[YOUR OBJECTIVE] Retype every record that appears below, unchanged.
[[ DATA TO EXAMINE open ]]
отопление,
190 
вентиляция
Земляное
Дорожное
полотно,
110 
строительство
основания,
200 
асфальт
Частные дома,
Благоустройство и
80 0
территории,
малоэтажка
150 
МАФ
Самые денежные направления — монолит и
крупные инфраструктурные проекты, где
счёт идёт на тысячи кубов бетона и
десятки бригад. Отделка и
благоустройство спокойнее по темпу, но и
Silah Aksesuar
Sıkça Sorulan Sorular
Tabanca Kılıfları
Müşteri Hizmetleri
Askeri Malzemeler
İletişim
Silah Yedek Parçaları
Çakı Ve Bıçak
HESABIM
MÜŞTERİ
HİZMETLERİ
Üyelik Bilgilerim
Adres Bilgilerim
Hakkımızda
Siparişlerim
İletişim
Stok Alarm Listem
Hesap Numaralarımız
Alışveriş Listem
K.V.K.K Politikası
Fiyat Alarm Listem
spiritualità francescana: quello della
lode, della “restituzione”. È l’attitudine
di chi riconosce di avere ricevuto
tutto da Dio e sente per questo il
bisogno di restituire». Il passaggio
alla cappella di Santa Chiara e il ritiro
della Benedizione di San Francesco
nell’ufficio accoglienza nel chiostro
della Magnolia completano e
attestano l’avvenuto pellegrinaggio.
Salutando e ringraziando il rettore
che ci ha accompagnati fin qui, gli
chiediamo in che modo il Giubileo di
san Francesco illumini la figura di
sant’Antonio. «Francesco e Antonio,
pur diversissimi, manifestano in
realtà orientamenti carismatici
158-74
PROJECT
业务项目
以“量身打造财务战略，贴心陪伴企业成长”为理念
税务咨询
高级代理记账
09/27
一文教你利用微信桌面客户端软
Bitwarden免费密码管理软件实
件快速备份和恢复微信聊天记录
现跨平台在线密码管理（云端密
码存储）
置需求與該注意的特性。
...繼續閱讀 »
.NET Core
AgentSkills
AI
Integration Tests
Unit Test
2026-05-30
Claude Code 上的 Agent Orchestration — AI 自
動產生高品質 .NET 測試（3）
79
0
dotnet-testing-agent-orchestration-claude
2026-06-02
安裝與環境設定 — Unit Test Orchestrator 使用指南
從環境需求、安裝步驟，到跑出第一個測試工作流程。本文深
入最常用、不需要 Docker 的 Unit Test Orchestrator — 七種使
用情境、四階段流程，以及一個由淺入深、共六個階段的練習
[[ DATA TO EXAMINE closed ]]
[OUTPUT FOR THIS TASK]
отопление,
190 
вентиляция
Земляное
Дорожное
полотно,
110 
строительство
основания,
200 
асфальт
Частные дома,
Благоустройство и
80 0
территории,
малоэтажка
150 
МАФ
Самые денежные направления — монолит и
крупные инфраструктурные проекты, где
счёт идёт на тысячи кубов бетона и
десятки бригад. Отделка и
благоустройство спокойнее по темпу, но и
Silah Aksesuar
Sıkça Sorulan Sorular
Tabanca Kılıfları
Müşteri Hizmetleri
Askeri Malzemeler
İletişim
Silah Yedek Parçaları
Çakı Ve Bıçak
HESABIM
MÜŞTERİ
HİZMETLERİ
Üyelik Bilgilerim
Adres Bilgilerim
Hakkımızda
Siparişlerim
İletişim
Stok Alarm Listem
Hesap Numaralarımız
Alışveriş Listem
K.V.K.K Politikası
Fiyat Alarm Listem
spiritualità francescana: quello della
lode, della “restituzione”. È l’attitudine
di chi riconosce di avere ricevuto
tutto da Dio e sente per questo il
bisogno di restituire». Il passaggio
alla cappella di Santa Chiara e il ritiro
della Benedizione di San Francesco
nell’ufficio accoglienza nel chiostro
della Magnolia completano e
attestano l’avvenuto pellegrinaggio.
Salutando e ringraziando il rettore
che ci ha accompagnati fin qui, gli
chiediamo in che modo il Giubileo di
san Francesco illumini la figura di
sant’Antonio. «Francesco e Antonio,
pur diversissimi, manifestano in
realtà orientamenti carismatici
158-74
PROJECT
业务项目
以“量身打造财务战略，贴心陪伴企业成长”为理念
税务咨询
高级代理记账
09/27
一文教你利用微信桌面客户端软
Bitwarden免费密码管理软件实
件快速备份和恢复微信聊天记录
现跨平台在线密码管理（云端密
码存储）
置需求與該注意的特性。
...繼續閱讀 »
.NET Core
AgentSkills
AI
Integration Tests
Unit Test
2026-05-30
Claude Code 上的 Agent Orchestration — AI 自
動產生高品質 .NET 測試（3）
79
0
dotnet-testing-agent-orchestration-claude
2026-06-02
安裝與環境設定 — Unit Test Orchestrator 使用指南
從環境需求、安裝步驟，到跑出第一個測試工作流程。本文深
入最常用、不需要 Docker 的 Unit Test Orchestrator — 七種使
用情境、四階段流程，以及一個由淺入深、共六個階段的練習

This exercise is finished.